Krisis iklim ancam masa depan kopi dunia, petani perlu adaptasi

Jakarta – Ancaman perubahan iklim mengancam ketahanan produksi kopi global, termasuk di Indonesia, yang tak hanya menekan produktivitas lahan, tetapi juga mengancam kesejahteraan lebih dari 100 juta petani kopi di seluruh dunia.

Menurut data earth.com, sebanyak 2,2 miliar cangkir kopi dikonsumsi penduduk dunia setiap hari. Namun, tingginya permintaan ini tidak sejalan dengan kondisi di lapangan. Praktik pertanian yang tidak ramah lingkungan serta minimnya adaptasi teknologi memperburuk dampak krisis iklim pada industri kopi.

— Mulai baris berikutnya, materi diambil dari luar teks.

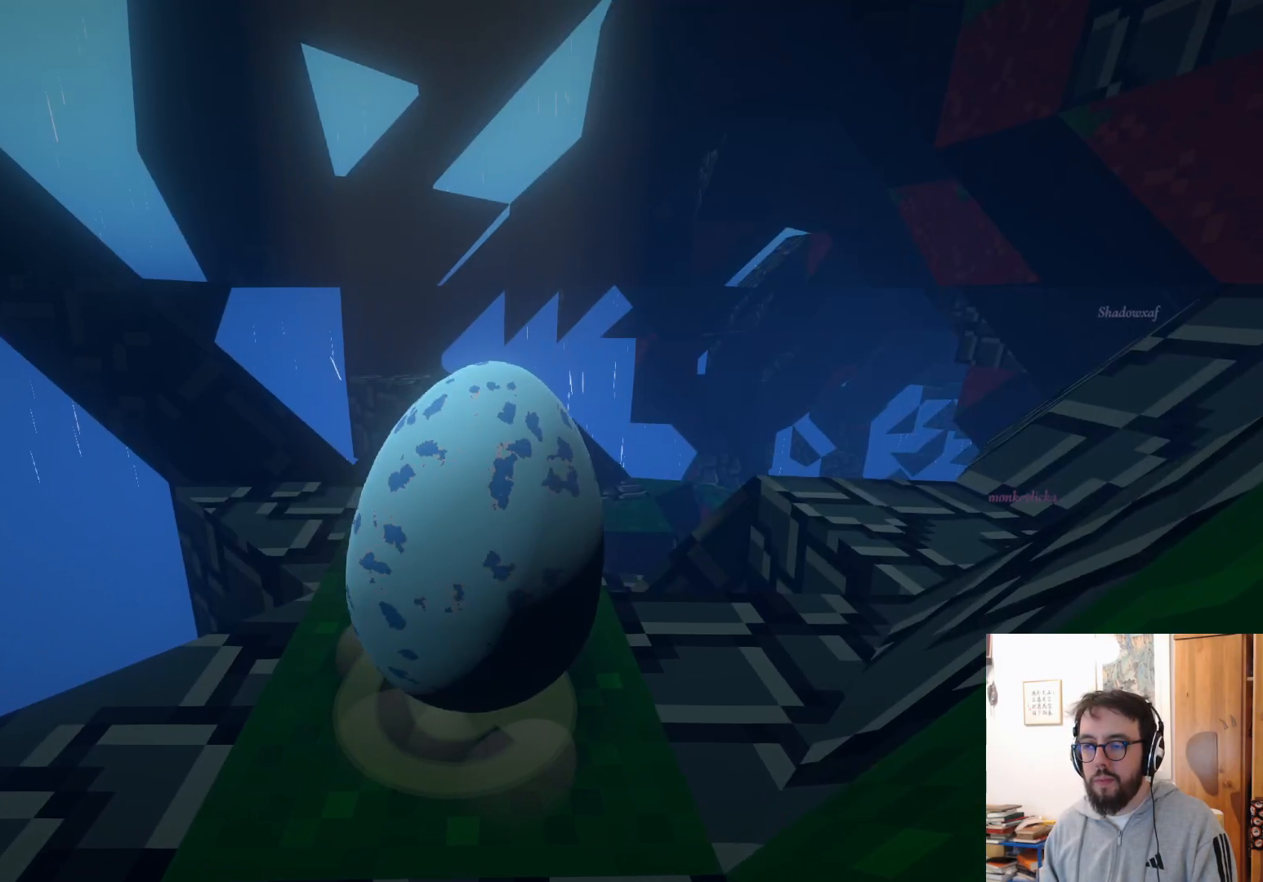
{"buttons": [], "left_stick": "up-left", "right_stick": "center", "events": [[50, "right_stick", "down"], [83, "left_stick", "up"], [233, "right_stick", "down-right"], [333, "left_stick", "up-left"], [500, "right_stick", "center"]]}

Roberto Alonso Vega Alfaro, Vice President Global Coffee Agronomy, R&D, and Sustainability di Starbucks, menegaskan bahwa perubahan iklim bukan lagi isu masa depan, melainkan kenyataan yang tengah dihadapi para petani kopi saat ini.

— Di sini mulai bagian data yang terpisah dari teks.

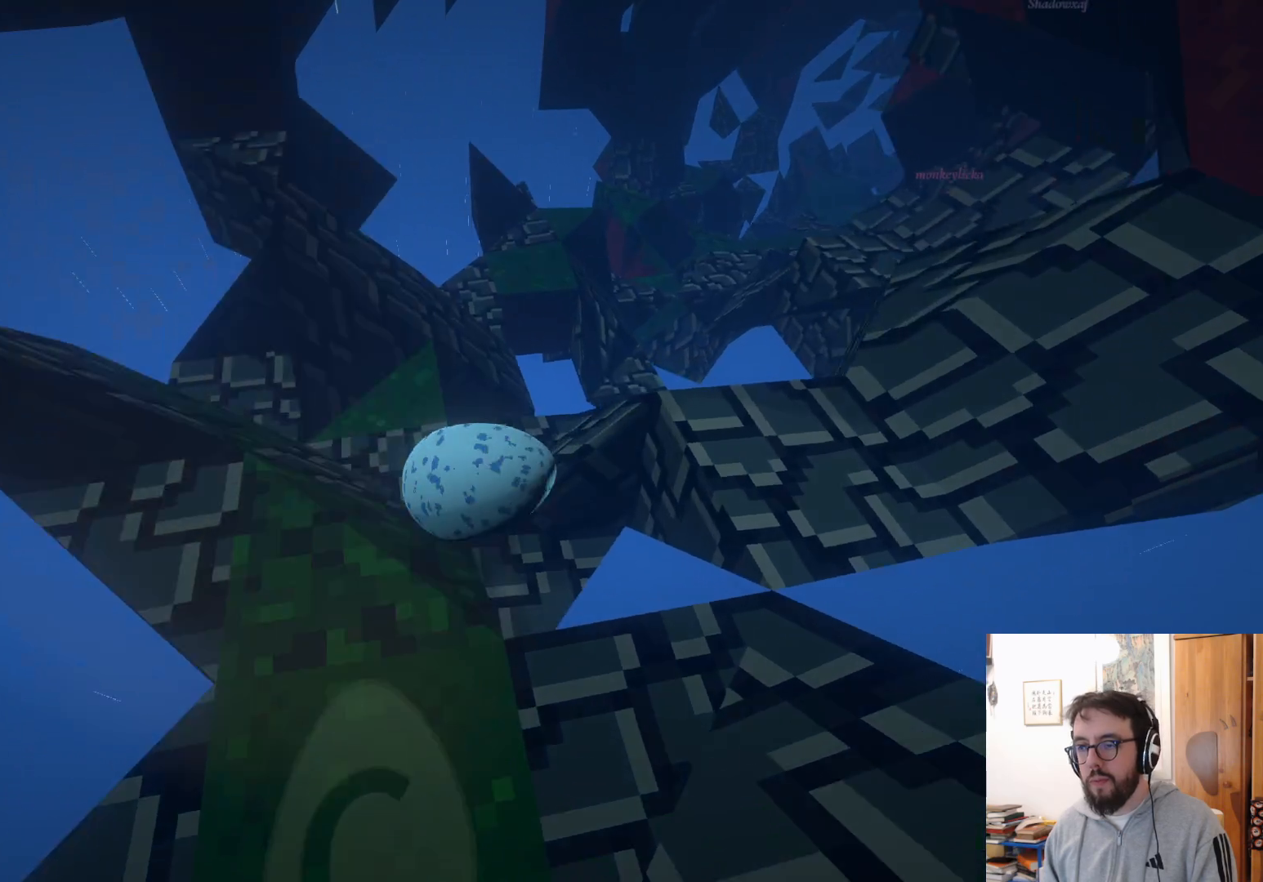
{"buttons": [], "left_stick": "up-right", "right_stick": "center", "events": [[67, "right_stick", "right"], [100, "left_stick", "up-right"], [183, "right_stick", "center"], [317, "A", "down"], [433, "A", "up"]]}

“Para petani menghadapi degradasi tanah dan kekurangan air akibat perubahan iklim. Mereka membutuhkan pendekatan pertanian yang lebih modern dan berkelanjutan,” kata Roberto dalam sesi diskusi media usai Lecture Series di World of Coffee, akhir pekan lalu.

Menurutnya, Starbucks membangun 10 pusat dukungan petani (farmer support centers) di berbagai negara, termasuk satu di Berastagi, Sumatera Utara, di mana petani kopi lokal mendapatkan pelatihan langsung tentang teknik mitigasi dampak iklim, termasuk bagaimana memanfaatkan limbah pertanian dan menghemat air.

Limbah kopi bisa jadi “emas”

Roberto menjelaskan bahwa sebagian besar buah kopi hanya digunakan sebagian kecilnya. “Dari buah kopi yang dipanen, hanya 20 persen yang dikonsumsi. Namun, limbah ini bisa menjadi emas. Kita bisa menjadikannya kompos alami yang menggantikan pupuk kimia. Itu sangat membantu memulihkan kesuburan tanah,” jelasnya.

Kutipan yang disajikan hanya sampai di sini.